90. Letter From President Carter to Turkish Prime Minister Demirel1

Dear Mr. Prime Minister:

Although Secretary Clifford has already expressed his thanks for your cordial reception during his recent visit to Ankara, I wanted to write you personally to add my appreciation for the courtesy and openness with which you and your colleagues received my Special Representative. The time you devoted to Secretary Clifford, and the warm personal relationship which he tells me developed between you, gives me great hope for early and full restoration of the close ties which have so long bound our two countries together.

I can assure you that when Secretary Clifford spoke out of the wealth of his own personal experience of the abiding importance of NATO, he was expressing my views as well as his own. The American people place great value on Turkey’s friendship and the alliance relationship we have developed and maintained together for almost thirty years. In conveying to me the impressions he gained from his visit to Ankara,2 Secretary Clifford has deepened my understanding of the situation in the eastern Mediterranean and of the importance that must be attached to safeguarding and strengthening U.S.-Turkish relations.

I was also heartened to learn, based on Secretary Clifford’s mission, that specific, substantive proposals will be put on the table in the next round of intercommunal negotiations between the two Cypriot communities which begins in Vienna later this month.3 I am hopeful that through these procedures a process of sustained discussions of concrete issues can begin and that progress can be made toward the lasting and just solution that will benefit all Cypriots. My Administra [Page 292] tion places a high priority in assisting in any way we can the efforts of United Nations Secretary General Waldheim and the two Cypriot communities in reaching a mutually acceptable settlement. It is my earnest hope that through these efforts, 1977 will prove to be the year a just Cyprus settlement becomes a reality.

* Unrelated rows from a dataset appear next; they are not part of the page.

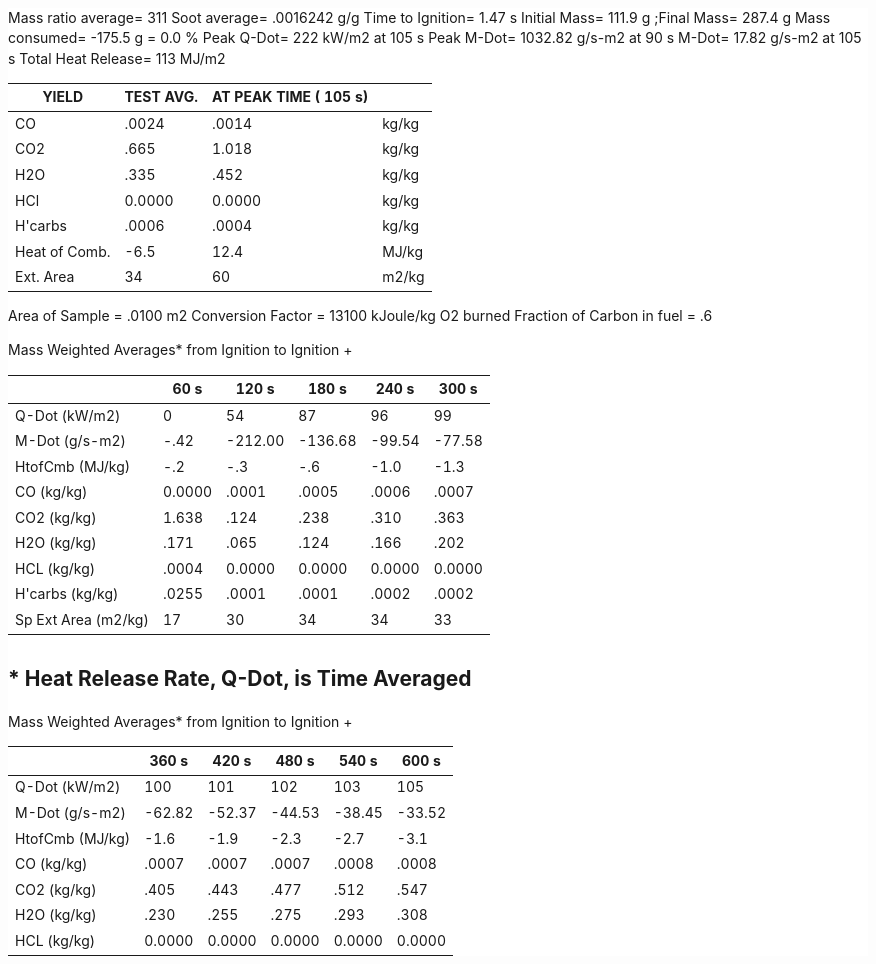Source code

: Mass ratio average=  311
Soot average=   .0016242  g/g           Time to Ignition=  1.47  s
Initial Mass=  111.9 g  ;Final Mass=  287.4 g
Mass consumed= -175.5 g   =   0.0 %
Peak Q-Dot=    222  kW/m2   at   105 s
Peak M-Dot= 1032.82  g/s-m2   at    90 s
     M-Dot=  17.82  g/s-m2   at   105 s
Total Heat Release=  113 MJ/m2

| YIELD | TEST AVG. | AT PEAK TIME ( 105 s) | |
|-------|-----------|------------------------|--|
| CO | .0024 | .0014 | kg/kg |
| CO2 | .665 | 1.018 | kg/kg |
| H2O | .335 | .452 | kg/kg |
| HCl | 0.0000 | 0.0000 | kg/kg |
| H'carbs | .0006 | .0004 | kg/kg |
| Heat of Comb. | -6.5 | 12.4 | MJ/kg |
| Ext. Area | 34 | 60 | m2/kg |

Area of Sample    =    .0100 m2
Conversion Factor =    13100 kJoule/kg O2 burned
Fraction of Carbon in fuel = .6

Mass Weighted Averages* from Ignition to Ignition +

| | 60 s | 120 s | 180 s | 240 s | 300 s |
|------------------|-------|--------|--------|--------|--------|
| Q-Dot (kW/m2) | 0 | 54 | 87 | 96 | 99 |
| M-Dot (g/s-m2) | -.42 | -212.00 | -136.68 | -99.54 | -77.58 |
| HtofCmb (MJ/kg) | -.2 | -.3 | -.6 | -1.0 | -1.3 |
| CO (kg/kg) | 0.0000 | .0001 | .0005 | .0006 | .0007 |
| CO2 (kg/kg) | 1.638 | .124 | .238 | .310 | .363 |
| H2O (kg/kg) | .171 | .065 | .124 | .166 | .202 |
| HCL (kg/kg) | .0004 | 0.0000 | 0.0000 | 0.0000 | 0.0000 |
| H'carbs (kg/kg) | .0255 | .0001 | .0001 | .0002 | .0002 |
| Sp Ext Area (m2/kg) | 17 | 30 | 34 | 34 | 33 |

\* Heat Release Rate, Q-Dot, is Time Averaged
---
Mass Weighted Averages* from Ignition to Ignition +

| | 360 s | 420 s | 480 s | 540 s | 600 s |
|---|---|---|---|---|---|
| Q-Dot (kW/m2) | 100 | 101 | 102 | 103 | 105 |
| M-Dot (g/s-m2) | -62.82 | -52.37 | -44.53 | -38.45 | -33.52 |
| HtofCmb (MJ/kg) | -1.6 | -1.9 | -2.3 | -2.7 | -3.1 |
| CO (kg/kg) | .0007 | .0007 | .0007 | .0008 | .0008 |
| CO2 (kg/kg) | .405 | .443 | .477 | .512 | .547 |
| H2O (kg/kg) | .230 | .255 | .275 | .293 | .308 |
| HCL (kg/kg) | 0.0000 | 0.0000 | 0.0000 | 0.0000 | 0.0000 |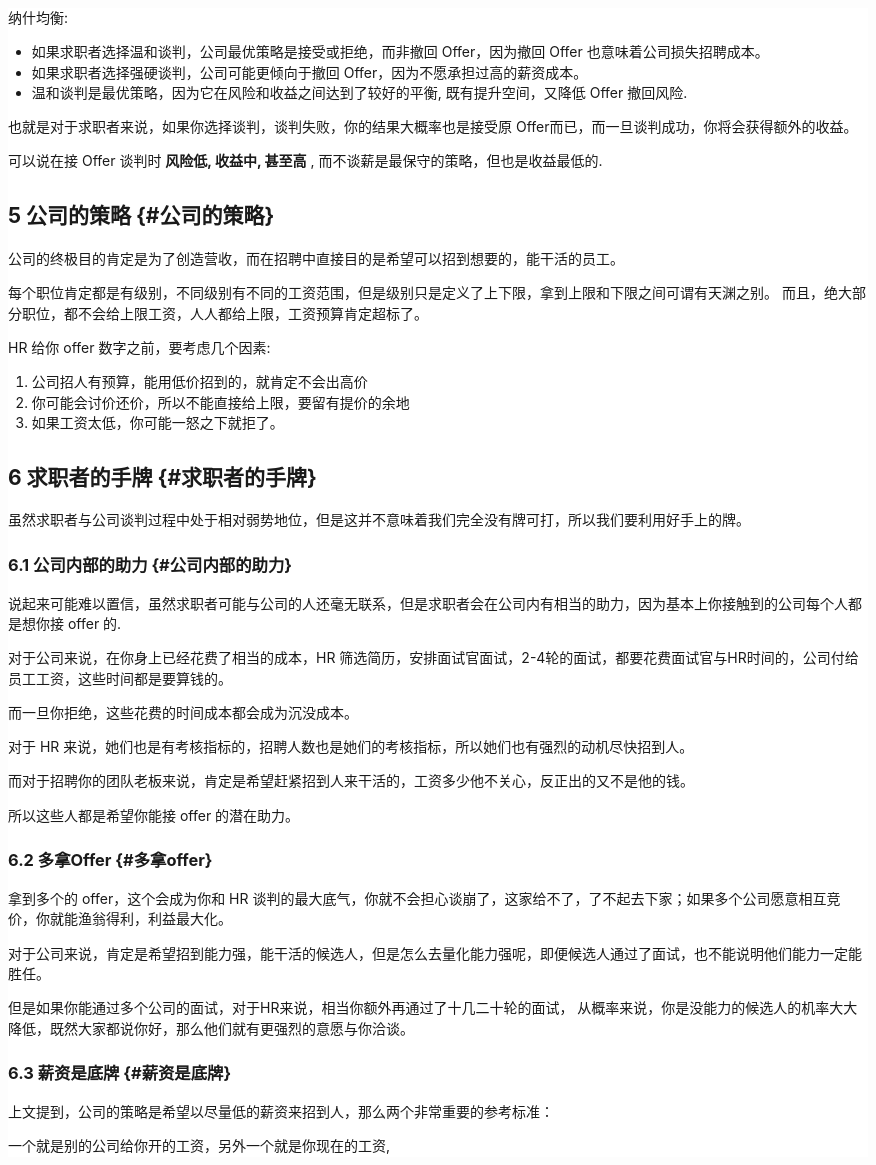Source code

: 纳什均衡:

-   如果求职者选择温和谈判，公司最优策略是接受或拒绝，而非撤回 Offer，因为撤回 Offer 也意味着公司损失招聘成本。
-   如果求职者选择强硬谈判，公司可能更倾向于撤回 Offer，因为不愿承担过高的薪资成本。
-   温和谈判是最优策略，因为它在风险和收益之间达到了较好的平衡, 既有提升空间，又降低 Offer 撤回风险.

也就是对于求职者来说，如果你选择谈判，谈判失败，你的结果大概率也是接受原 Offer而已，而一旦谈判成功，你将会获得额外的收益。

可以说在接 Offer 谈判时 **风险低, 收益中, 甚至高** , 而不谈薪是最保守的策略，但也是收益最低的.


## <span class="section-num">5</span> 公司的策略 {#公司的策略}

公司的终极目的肯定是为了创造营收，而在招聘中直接目的是希望可以招到想要的，能干活的员工。

每个职位肯定都是有级别，不同级别有不同的工资范围，但是级别只是定义了上下限，拿到上限和下限之间可谓有天渊之别。
而且，绝大部分职位，都不会给上限工资，人人都给上限，工资预算肯定超标了。

HR 给你 offer 数字之前，要考虑几个因素:

1.  公司招人有预算，能用低价招到的，就肯定不会出高价
2.  你可能会讨价还价，所以不能直接给上限，要留有提价的余地
3.  如果工资太低，你可能一怒之下就拒了。


## <span class="section-num">6</span> 求职者的手牌 {#求职者的手牌}

虽然求职者与公司谈判过程中处于相对弱势地位，但是这并不意味着我们完全没有牌可打，所以我们要利用好手上的牌。


### <span class="section-num">6.1</span> 公司内部的助力 {#公司内部的助力}

说起来可能难以置信，虽然求职者可能与公司的人还毫无联系，但是求职者会在公司内有相当的助力，因为基本上你接触到的公司每个人都是想你接 offer 的.

对于公司来说，在你身上已经花费了相当的成本，HR 筛选简历，安排面试官面试，2-4轮的面试，都要花费面试官与HR时间的，公司付给员工工资，这些时间都是要算钱的。

而一旦你拒绝，这些花费的时间成本都会成为沉没成本。

对于 HR 来说，她们也是有考核指标的，招聘人数也是她们的考核指标，所以她们也有强烈的动机尽快招到人。

而对于招聘你的团队老板来说，肯定是希望赶紧招到人来干活的，工资多少他不关心，反正出的又不是他的钱。

所以这些人都是希望你能接 offer 的潜在助力。


### <span class="section-num">6.2</span> 多拿Offer {#多拿offer}

拿到多个的 offer，这个会成为你和 HR 谈判的最大底气，你就不会担心谈崩了，这家给不了，了不起去下家；如果多个公司愿意相互竞价，你就能渔翁得利，利益最大化。

对于公司来说，肯定是希望招到能力强，能干活的候选人，但是怎么去量化能力强呢，即便候选人通过了面试，也不能说明他们能力一定能胜任。

但是如果你能通过多个公司的面试，对于HR来说，相当你额外再通过了十几二十轮的面试，
从概率来说，你是没能力的候选人的机率大大降低，既然大家都说你好，那么他们就有更强烈的意愿与你洽谈。


### <span class="section-num">6.3</span> 薪资是底牌 {#薪资是底牌}

上文提到，公司的策略是希望以尽量低的薪资来招到人，那么两个非常重要的参考标准：

一个就是别的公司给你开的工资，另外一个就是你现在的工资,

I hope that it will be possible to meet with you at an early date so that we have an opportunity to discuss matters of mutual concern to our two countries.

Sincerely,

Jimmy Carter
  1. Source: Carter Library, National Security Affairs, Brzezinski Material, President’s Correspondence with Foreign Leaders File, Box 19, Turkey: Prime Minister Suleyman Demirel, 2/77–4/80. No classification marking.
  2. See Documents 8 and 10.
  3. See Document 11 and footnote 3, Document 38.